Intended to support a full range of military and civil missions to ensure collective security for member nations, the AGS aircraft is a NATO-owned and operated wide-area, all weather, 24-hour surveillance program that will provide a persistent and complete picture of any situation on the ground, according to NATO officials.
More specifically, the unmanned aircraft is a wide-area surveillance Global Hawk that provides a protection solution to the alliance’s missions involving ground troops and civilian populations, as well as border control and maritime safety.

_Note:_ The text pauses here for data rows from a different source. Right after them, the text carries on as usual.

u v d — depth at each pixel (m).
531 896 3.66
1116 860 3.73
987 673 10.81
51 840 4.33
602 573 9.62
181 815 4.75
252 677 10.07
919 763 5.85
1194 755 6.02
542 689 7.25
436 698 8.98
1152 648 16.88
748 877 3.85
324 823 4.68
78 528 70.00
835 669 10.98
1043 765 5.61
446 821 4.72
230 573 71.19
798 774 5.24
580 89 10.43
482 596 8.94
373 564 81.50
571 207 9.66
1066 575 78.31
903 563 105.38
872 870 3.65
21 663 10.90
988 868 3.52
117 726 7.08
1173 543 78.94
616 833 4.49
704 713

“What you see here today is the result of one of the commitments made at the 2012 NATO Summit – to bring this advanced and critical persistent ISR capability to the Alliance to help ensure we can continue to address the range of challenges our member and other allied nations face,” Erling Wang, chairman of the NATO AGS Management Organization, said at Thursday’s unveiling of the aircraft in Palmdale.
Trans-Atlantic teamwork was described as the most critical element to the program’s success. The event featured several representatives from Northrop Grumman’s primary industrial team, including Airbus Defence and Space (Germany), Selex ES (Italy) and Kongsberg (Norway).
Jim Edge, General Manager of the NATO AGS Management Agency, said there were no small roles played in the rollout of the NATO AGS program.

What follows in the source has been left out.